Sugar mice in your stocking

Reporter: Kati Coogan
Date published: 24 November 2009


WHAT KATI DID NEXT: This morning we turned on children’s telly. We do in the morning; it gives mummy an extra 10 minutes under the duvet.

Between the two minutes of actual cartoons, there was up to seven minutes — yes, by this point I had sat up in bed and produced a stopwatch — of adverts for all manner of bits and bobs for Christmas.

It wasn’t even in any age-order. There were fluffy stuffed toys that wiggled their bottoms and sang daft tunes, then we had action-packed cartoon comic figures which could crash and bang with the best of them.

Then there were little dollies — please somebody tell me why they can now drink juice, hiccup and, god forbid, wee themselves.

Thankfully, this family — and I’m including the adults here — is too young to point at the TV and say “I want that!”

I’m trying to think back to the good old days of oranges and apples in your stocking rather than PSPs or X-boxes.

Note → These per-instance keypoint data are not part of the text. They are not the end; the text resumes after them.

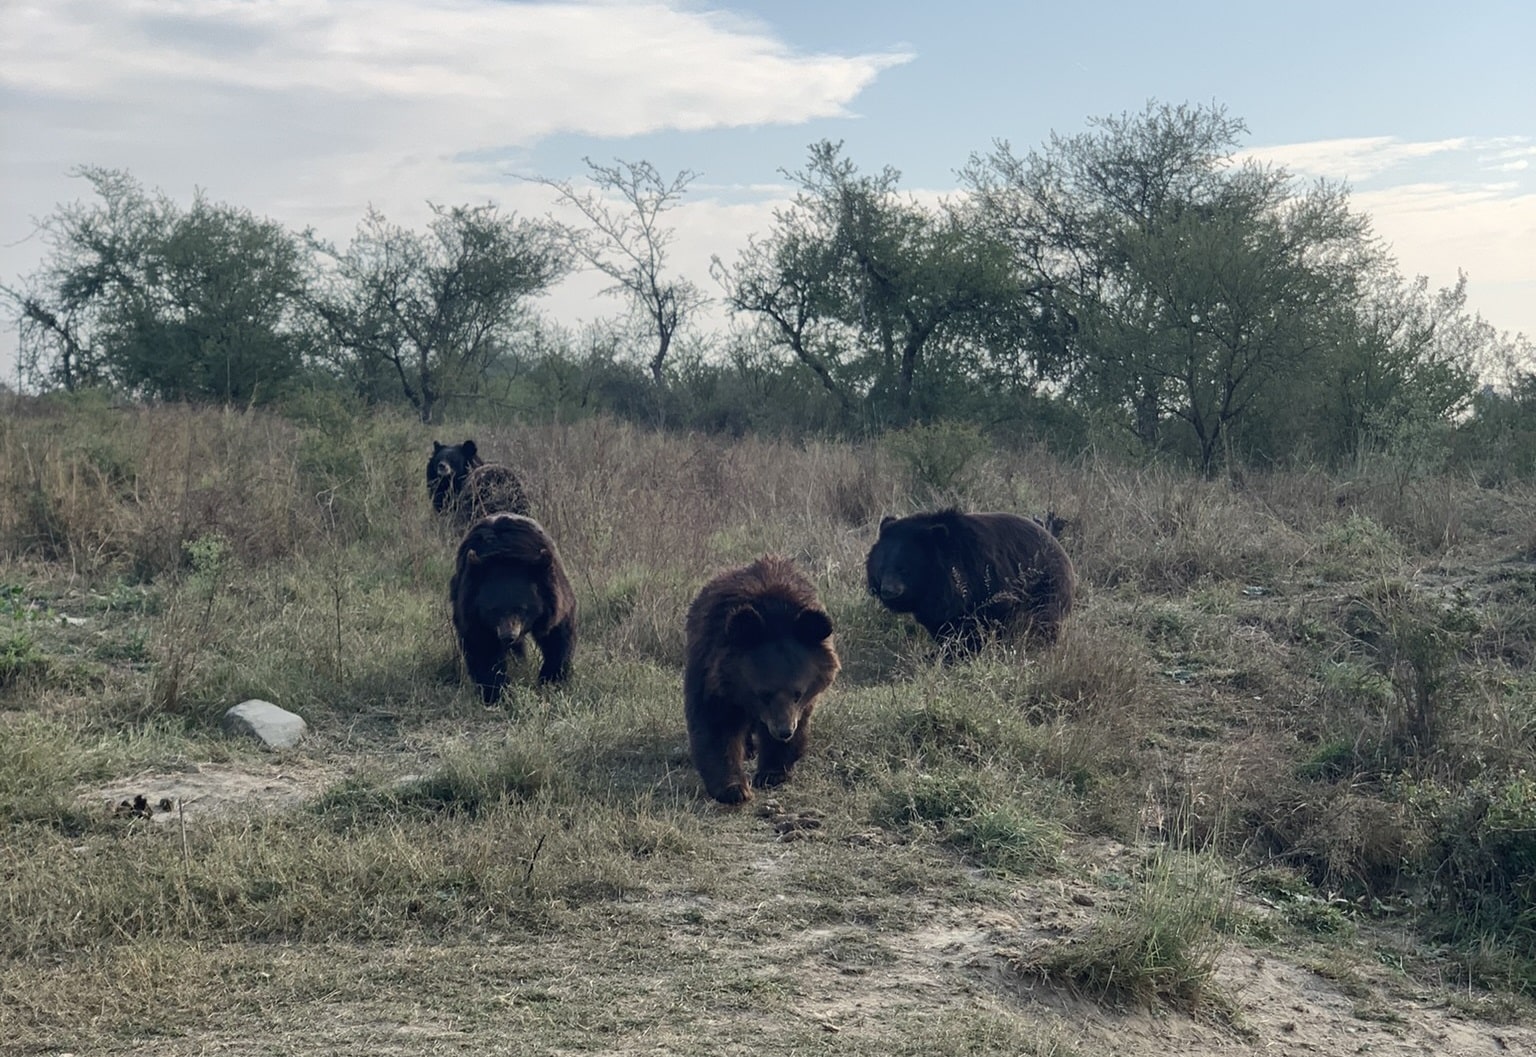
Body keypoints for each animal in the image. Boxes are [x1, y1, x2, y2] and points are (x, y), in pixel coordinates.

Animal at [454, 513, 580, 700]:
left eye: (522, 608)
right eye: (492, 610)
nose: (508, 636)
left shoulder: (553, 598)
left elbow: (558, 636)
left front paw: (550, 681)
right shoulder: (470, 610)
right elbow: (482, 648)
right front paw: (495, 692)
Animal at [688, 556, 847, 805]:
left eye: (798, 693)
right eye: (763, 694)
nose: (784, 731)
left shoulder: (805, 701)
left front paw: (771, 773)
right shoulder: (711, 676)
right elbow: (715, 726)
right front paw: (734, 789)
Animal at [866, 510, 1081, 651]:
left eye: (904, 569)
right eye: (882, 567)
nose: (888, 591)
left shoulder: (983, 580)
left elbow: (980, 623)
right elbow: (943, 624)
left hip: (1046, 587)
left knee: (1042, 620)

Was there ever a time — perhaps I’m looking at things through rose-tinted specs — when children were happy with sugar mice or did we always think “where’s that Commodore 64 I ordered?”

I do seem to remember that as I grew older and the reality of Christmas had hit, I had cut to the chase and started writing letters to Santa.

“Dear Father Christmas, if you go into Chelsea Girl in the precinct and turn left at the purple sequin leggings, you will go past the deely boppers and leg-warmers to your right and on your left on the bottom shelf there will be a pair of flowery Dr Martens with bright red laces.

“Please ask the assistant if they have them in size six. They will: I reserved them last week, and Bob will literally be your uncle.

“I promise to have a good few nips of whisky available, dad says one is never enough for you and a carrot or two for Rudolph and the lads.

“Please ask them to finish the lot though as we end up tripping up on the half they leave on the stairs.

“Merry Christmas mate, hope its not too stressful.”

Umm, its definitely those rose-tinted glasses. Maybe I’ll take them off next year.